■ The problem
Copy out the text of every item line by line, keeping each word, number, and character unchanged.
################
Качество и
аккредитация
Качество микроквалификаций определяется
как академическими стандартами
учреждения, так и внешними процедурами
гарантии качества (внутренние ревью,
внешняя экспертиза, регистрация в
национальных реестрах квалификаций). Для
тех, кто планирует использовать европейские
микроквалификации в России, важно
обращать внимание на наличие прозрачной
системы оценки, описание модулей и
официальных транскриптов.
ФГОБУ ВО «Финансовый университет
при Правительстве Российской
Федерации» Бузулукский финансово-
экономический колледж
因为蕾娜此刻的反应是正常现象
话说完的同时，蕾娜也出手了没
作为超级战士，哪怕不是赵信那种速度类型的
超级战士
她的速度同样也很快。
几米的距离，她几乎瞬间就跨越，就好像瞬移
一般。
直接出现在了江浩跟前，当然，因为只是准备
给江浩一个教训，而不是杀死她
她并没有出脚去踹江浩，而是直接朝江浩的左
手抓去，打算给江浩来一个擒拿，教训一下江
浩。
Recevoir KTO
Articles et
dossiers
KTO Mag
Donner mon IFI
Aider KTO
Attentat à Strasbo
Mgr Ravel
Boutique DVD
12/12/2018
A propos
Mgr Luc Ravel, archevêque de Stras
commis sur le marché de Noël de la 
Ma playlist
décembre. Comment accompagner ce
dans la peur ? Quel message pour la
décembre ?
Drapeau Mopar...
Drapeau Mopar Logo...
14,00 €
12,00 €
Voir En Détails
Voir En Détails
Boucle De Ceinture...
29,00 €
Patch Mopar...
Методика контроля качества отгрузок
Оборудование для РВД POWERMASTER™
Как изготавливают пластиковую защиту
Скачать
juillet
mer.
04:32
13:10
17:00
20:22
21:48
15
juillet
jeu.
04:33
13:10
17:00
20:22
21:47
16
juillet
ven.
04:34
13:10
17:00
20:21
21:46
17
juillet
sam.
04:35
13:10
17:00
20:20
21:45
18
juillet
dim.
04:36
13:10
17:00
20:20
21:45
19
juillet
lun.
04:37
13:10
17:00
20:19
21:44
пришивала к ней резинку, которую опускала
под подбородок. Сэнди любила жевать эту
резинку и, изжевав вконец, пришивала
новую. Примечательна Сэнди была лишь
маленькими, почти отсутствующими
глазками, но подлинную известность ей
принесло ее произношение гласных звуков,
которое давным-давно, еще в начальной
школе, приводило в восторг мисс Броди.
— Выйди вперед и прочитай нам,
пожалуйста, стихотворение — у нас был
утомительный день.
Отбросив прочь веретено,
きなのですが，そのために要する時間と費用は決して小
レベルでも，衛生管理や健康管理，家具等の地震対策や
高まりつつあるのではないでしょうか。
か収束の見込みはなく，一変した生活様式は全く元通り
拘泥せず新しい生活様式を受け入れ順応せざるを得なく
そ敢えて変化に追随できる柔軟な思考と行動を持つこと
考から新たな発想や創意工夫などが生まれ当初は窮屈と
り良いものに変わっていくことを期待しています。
################
■ Answer box
Качество и
аккредитация
Качество микроквалификаций определяется
как академическими стандартами
учреждения, так и внешними процедурами
гарантии качества (внутренние ревью,
внешняя экспертиза, регистрация в
национальных реестрах квалификаций). Для
тех, кто планирует использовать европейские
микроквалификации в России, важно
обращать внимание на наличие прозрачной
системы оценки, описание модулей и
официальных транскриптов.
ФГОБУ ВО «Финансовый университет
при Правительстве Российской
Федерации» Бузулукский финансово-
экономический колледж
因为蕾娜此刻的反应是正常现象
话说完的同时，蕾娜也出手了没
作为超级战士，哪怕不是赵信那种速度类型的
超级战士
她的速度同样也很快。
几米的距离，她几乎瞬间就跨越，就好像瞬移
一般。
直接出现在了江浩跟前，当然，因为只是准备
给江浩一个教训，而不是杀死她
她并没有出脚去踹江浩，而是直接朝江浩的左
手抓去，打算给江浩来一个擒拿，教训一下江
浩。
Recevoir KTO
Articles et
dossiers
KTO Mag
Donner mon IFI
Aider KTO
Attentat à Strasbo
Mgr Ravel
Boutique DVD
12/12/2018
A propos
Mgr Luc Ravel, archevêque de Stras
commis sur le marché de Noël de la 
Ma playlist
décembre. Comment accompagner ce
dans la peur ? Quel message pour la
décembre ?
Drapeau Mopar...
Drapeau Mopar Logo...
14,00 €
12,00 €
Voir En Détails
Voir En Détails
Boucle De Ceinture...
29,00 €
Patch Mopar...
Методика контроля качества отгрузок
Оборудование для РВД POWERMASTER™
Как изготавливают пластиковую защиту
Скачать
juillet
mer.
04:32
13:10
17:00
20:22
21:48
15
juillet
jeu.
04:33
13:10
17:00
20:22
21:47
16
juillet
ven.
04:34
13:10
17:00
20:21
21:46
17
juillet
sam.
04:35
13:10
17:00
20:20
21:45
18
juillet
dim.
04:36
13:10
17:00
20:20
21:45
19
juillet
lun.
04:37
13:10
17:00
20:19
21:44
пришивала к ней резинку, которую опускала
под подбородок. Сэнди любила жевать эту
резинку и, изжевав вконец, пришивала
новую. Примечательна Сэнди была лишь
маленькими, почти отсутствующими
глазками, но подлинную известность ей
принесло ее произношение гласных звуков,
которое давным-давно, еще в начальной
школе, приводило в восторг мисс Броди.
— Выйди вперед и прочитай нам,
пожалуйста, стихотворение — у нас был
утомительный день.
Отбросив прочь веретено,
きなのですが，そのために要する時間と費用は決して小
レベルでも，衛生管理や健康管理，家具等の地震対策や
高まりつつあるのではないでしょうか。
か収束の見込みはなく，一変した生活様式は全く元通り
拘泥せず新しい生活様式を受け入れ順応せざるを得なく
そ敢えて変化に追随できる柔軟な思考と行動を持つこと
考から新たな発想や創意工夫などが生まれ当初は窮屈と
り良いものに変わっていくことを期待しています。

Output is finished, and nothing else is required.